スイーツでできた城を通り抜け、フェニックス達は通路を走っていた。
「俺は7つ目の城を持ってた。でもだんだん減ってったようだな、今は3人だ。」
「当時は何人いたの?」
「13人だな。13を持ってたのがヤーン。12がキセノン。スレプトラットは3だった。」
「その差は何なの…?」
「スレプトラットが格段に弱かったな。というかあいつの能力が最前線突っ込ませるのに向いていた。
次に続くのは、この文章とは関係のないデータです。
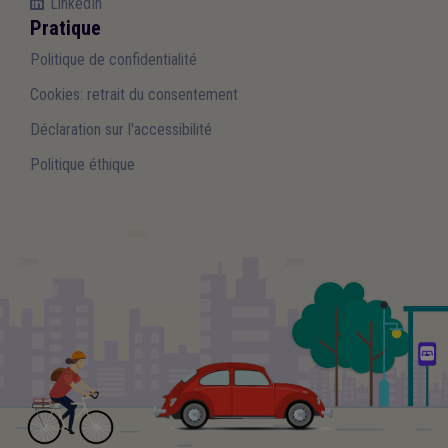
LinkedIn
Pratique
Politique de confidentialité
Cookies: retrait du consentement
Déclaration sur l'accessibilité
Politique éthique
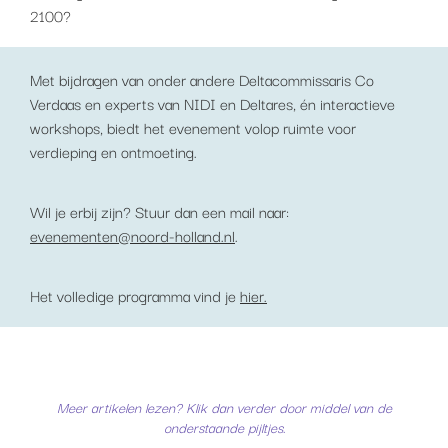
2100?
Met bijdragen van onder andere Deltacommissaris Co
Verdaas en experts van NIDI en Deltares, én interactieve
workshops, biedt het evenement volop ruimte voor
verdieping en ontmoeting.
Wil je erbij zijn? Stuur dan een mail naar:
evenementen@noord-holland.nl
.
Het volledige programma vind je
hier.
Meer artikelen lezen? Klik dan verder door middel van de
onderstaande pijltjes.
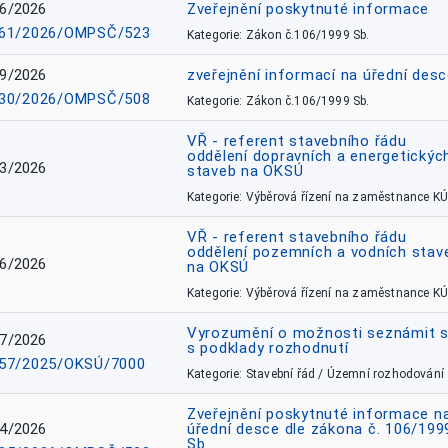
6/2026
Zveřejnění poskytnuté informace
61/2026/OMPSČ/523
Kategorie: Zákon č.106/1999 Sb.
9/2026
zveřejnění informací na úřední des
30/2026/OMPSČ/508
Kategorie: Zákon č.106/1999 Sb.
VŘ - referent stavebního řádu
oddělení dopravních a energetickýc
3/2026
staveb na OKSÚ
Kategorie: Výběrová řízení na zaměstnance KÚ
VŘ - referent stavebního řádu
oddělení pozemních a vodních stav
6/2026
na OKSÚ
Kategorie: Výběrová řízení na zaměstnance KÚ
Vyrozumění o možnosti seznámit 
7/2026
s podklady rozhodnutí
57/2025/OKSÚ/7000
Kategorie: Stavební řád / Územní rozhodování
Zveřejnění poskytnuté informace n
4/2026
úřední desce dle zákona č. 106/199
Sb.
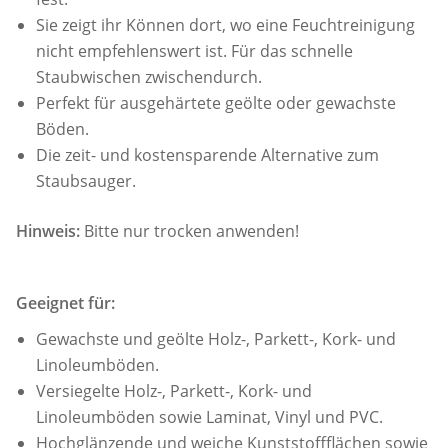
Sie zeigt ihr Können dort, wo eine Feuchtreinigung
nicht empfehlenswert ist. Für das schnelle
Staubwischen zwischendurch.
Perfekt für ausgehärtete geölte oder gewachste
Böden.
Die zeit- und kostensparende Alternative zum
Staubsauger.
Hinweis:
Bitte nur trocken anwenden!
Geeignet für:
Gewachste und geölte Holz-, Parkett-, Kork- und
Linoleumböden.
Versiegelte Holz-, Parkett-, Kork- und
Linoleumböden sowie Laminat, Vinyl und PVC.
Hochglänzende und weiche Kunststoffflächen sowie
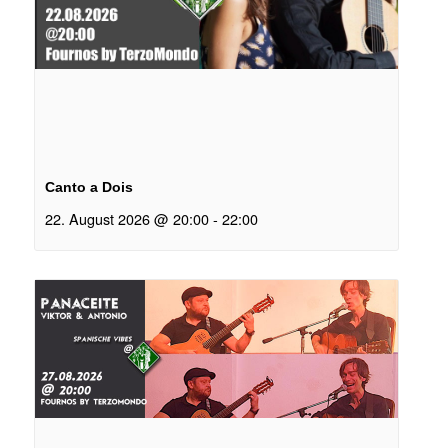
Canto a Dois
22. August 2026 @ 20:00
-
22:00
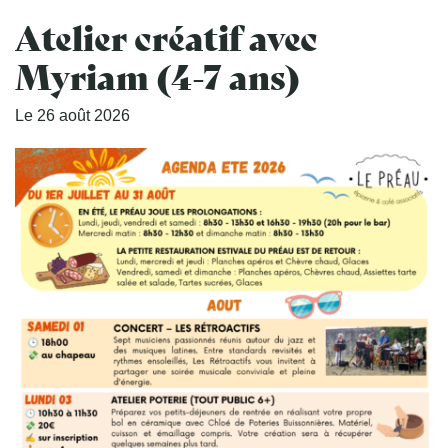
Atelier créatif avec
Myriam (4-7 ans)
Le
26
août
2026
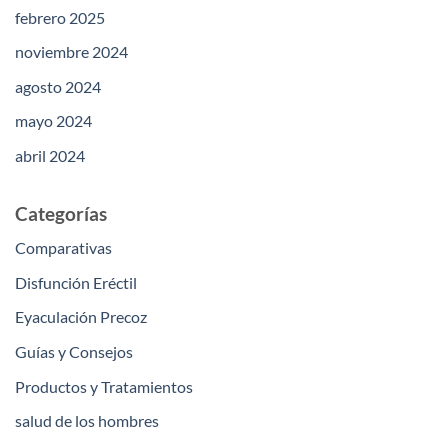
febrero 2025
noviembre 2024
agosto 2024
mayo 2024
abril 2024
Categorías
Comparativas
Disfunción Eréctil
Eyaculación Precoz
Guías y Consejos
Productos y Tratamientos
salud de los hombres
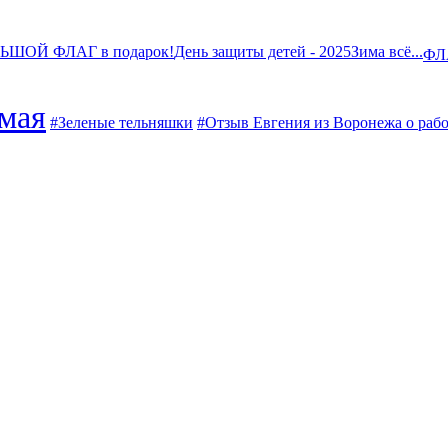
ОЛЬШОЙ ФЛАГ в подарок!
День защиты детей - 2025
Зима всё...
ФЛ
 мая
#Зеленые тельняшки
#Отзыв Евгения из Воронежа о рабо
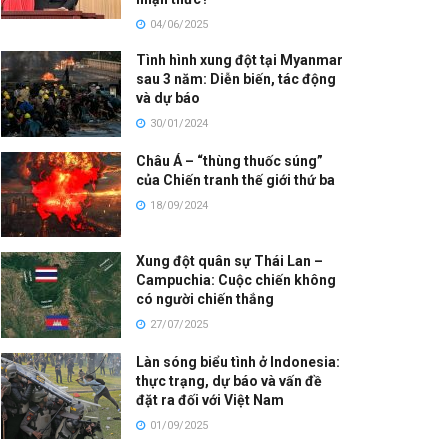
04/06/2025
Tình hình xung đột tại Myanmar
sau 3 năm: Diễn biến, tác động
và dự báo
30/01/2024
Châu Á – “thùng thuốc súng”
của Chiến tranh thế giới thứ ba
18/09/2024
Xung đột quân sự Thái Lan –
Campuchia: Cuộc chiến không
có người chiến thắng
27/07/2025
Làn sóng biểu tình ở Indonesia:
thực trạng, dự báo và vấn đề
đặt ra đối với Việt Nam
01/09/2025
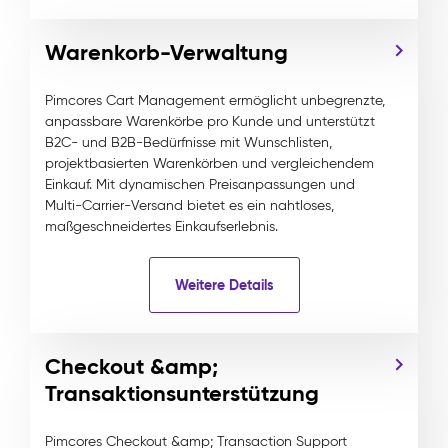
Warenkorb-Verwaltung
Pimcores Cart Management ermöglicht unbegrenzte,
anpassbare Warenkörbe pro Kunde und unterstützt
B2C- und B2B-Bedürfnisse mit Wunschlisten,
projektbasierten Warenkörben und vergleichendem
Einkauf. Mit dynamischen Preisanpassungen und
Multi-Carrier-Versand bietet es ein nahtloses,
maßgeschneidertes Einkaufserlebnis.
Weitere Details
Checkout &amp;
Transaktionsunterstützung
Pimcores Checkout &amp; Transaction Support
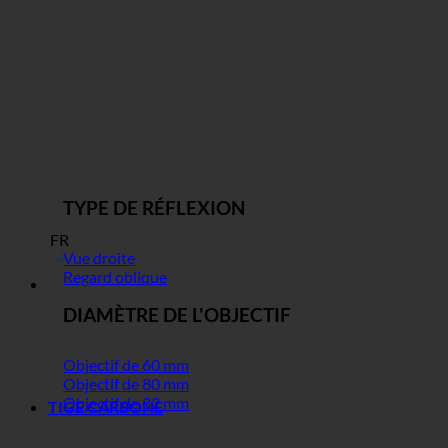
TYPE DE RÉFLEXION
FR
Vue droite
Regard oblique
DIAMÈTRE DE L'OBJECTIF
Objectif de 60 mm
Objectif de 80 mm
Objectif de 82 mm
TIGE CARBONE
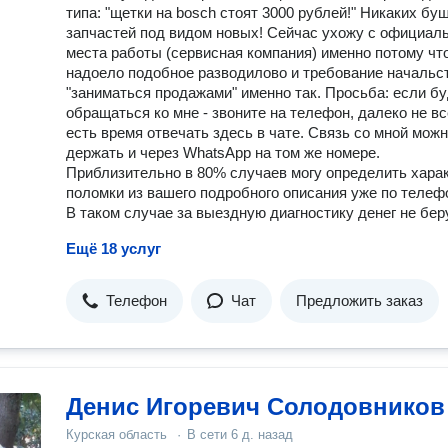
типа: "щетки на bosch стоят 3000 рублей!" Никаких бу
запчастей под видом новых! Сейчас ухожу с официал
места работы (сервисная компания) именно потому чт
надоело подобное разводилово и требование начальс
"заниматься продажами" именно так. Просьба: если б
обращаться ко мне - звоните на телефон, далеко не вс
есть время отвечать здесь в чате. Связь со мной мож
держать и через WhatsApp на том же номере.
Приблизительно в 80% случаев могу определить хара
поломки из вашего подробного описания уже по телеф
В таком случае за выездную диагностику денег не беру
Ещё 18 услуг
Телефон
Чат
Предложить заказ
Денис Игоревич Солодовников
Курская область
·
В сети
6 д. назад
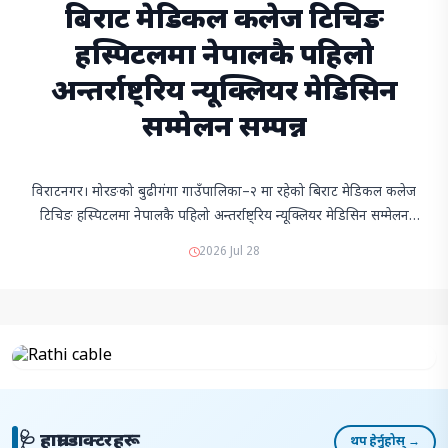
बिराट मेडिकल कलेज टिचिङ
हस्पिटलमा नेपालकै पहिलो
अन्तर्राष्ट्रिय न्यूक्लियर मेडिसिन
सम्मेलन सम्पन्न
विराटनगर। मोरङको बुढीगंगा गाउँपालिका–२ मा रहेको बिराट मेडिकल कलेज
टिचिङ हस्पिटलमा नेपालकै पहिलो अन्तर्राष्ट्रिय न्यूक्लियर मेडिसिन सम्मेलन
सम्पन्न भएको छ।हस्पिटलको न्यूक्लियर मेडिसिन तथा मोलिक्युलर इम…
2026 Jul 28
🩺 हाम्रा डाक्टरहरू
थप हेर्नुहोस् →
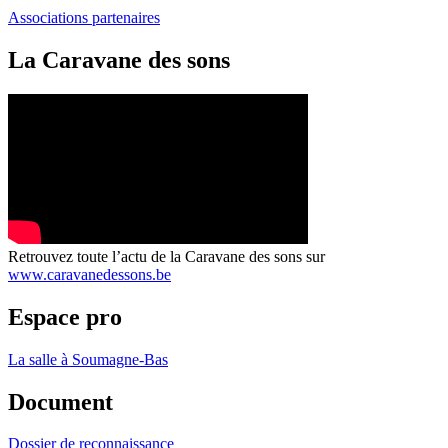
Associations partenaires
La Caravane des sons
Retrouvez toute l’actu de la Caravane des sons sur
www.caravanedessons.be
Espace pro
La salle à Soumagne-Bas
Document
Dossier de reconnaissance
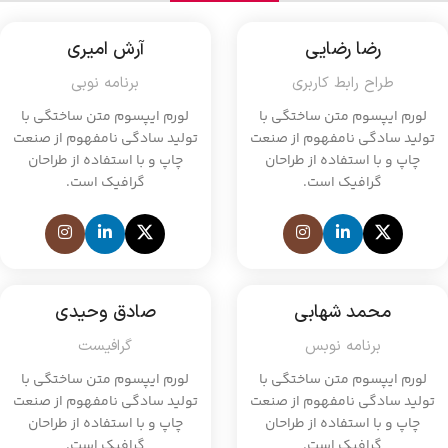
رضا رضایی
آرش امیری
طراح رابط کاربری
برنامه نوبی
لورم ایپسوم متن ساختگی با
لورم ایپسوم متن ساختگی با
تولید سادگی نامفهوم از صنعت
تولید سادگی نامفهوم از صنعت
چاپ و با استفاده از طراحان
چاپ و با استفاده از طراحان
گرافیک است.
گرافیک است.
محمد شهابی
صادق وحیدی
برنامه نوبس
گرافیست
لورم ایپسوم متن ساختگی با
لورم ایپسوم متن ساختگی با
تولید سادگی نامفهوم از صنعت
تولید سادگی نامفهوم از صنعت
چاپ و با استفاده از طراحان
چاپ و با استفاده از طراحان
گرافیک است.
گرافیک است.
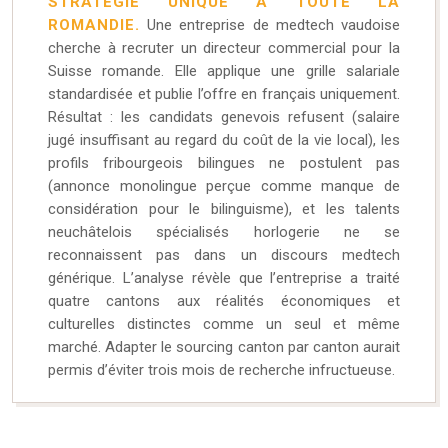
STRATÉGIE UNIQUE À TOUTE LA
ROMANDIE.
Une entreprise de medtech vaudoise
cherche à recruter un directeur commercial pour la
Suisse romande. Elle applique une grille salariale
standardisée et publie l’offre en français uniquement.
Résultat : les candidats genevois refusent (salaire
jugé insuffisant au regard du coût de la vie local), les
profils fribourgeois bilingues ne postulent pas
(annonce monolingue perçue comme manque de
considération pour le bilinguisme), et les talents
neuchâtelois spécialisés horlogerie ne se
reconnaissent pas dans un discours medtech
générique. L’analyse révèle que l’entreprise a traité
quatre cantons aux réalités économiques et
culturelles distinctes comme un seul et même
marché. Adapter le sourcing canton par canton aurait
permis d’éviter trois mois de recherche infructueuse.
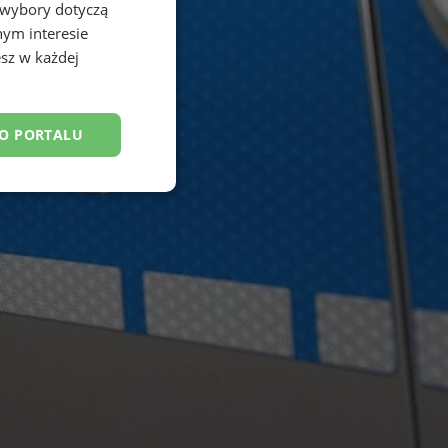
 wybory dotyczą
nym interesie
sz w każdej
DO PORTALU
esklasyfikowane
ane
owanie użytkownika i
j.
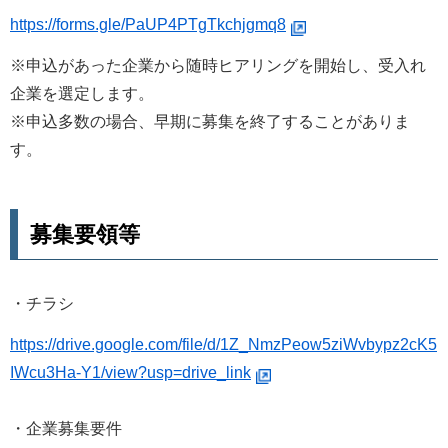
https://forms.gle/PaUP4PTgTkchjgmq8
※申込があった企業から随時ヒアリングを開始し、受入れ
企業を選定します。
※申込多数の場合、早期に募集を終了することがありま
す。
募集要領等
・チラシ
https://drive.google.com/file/d/1Z_NmzPeow5ziWvbypz2cK5
IWcu3Ha-Y1/view?usp=drive_link
・企業募集要件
」
「能力、ですか?」
「ラットなだけに再生能力に長けていた。心臓抉っても生きてたからな。あと脳の中に色々突っ込んでた。」
「…」
「おそらく治癒系特化だろう。自分に自動回復と強化回復の魔法をかけ、半分不死身の体になった。老化もしないようだ。代謝はやたら良いが。」
アイスは淡々と言った。
「ってことは結構上位の使い手だよね!?どんだけ魔力あるの!?」
「キセノンが魔導士だ。」
「まどーしって何ですか?」
「変質系の魔法だって言われてるんだけど、ほんとのとこはどうだか。対象は人によって違うんだけど、特定の物を魔力に変えられる人のことだよ。」
「…すごいです。」
「その代わり夢術が使えないらしいんだけどね。」
キースは走りながらそう言った。
走ると言ってもスケートボードに乗っているが、速度はほとんど一緒だ。
「なっげー通路ももう直ぐ終わるし。」
キングがフェニックスをチラと見たが、フェニックスは何も言わず俯いた。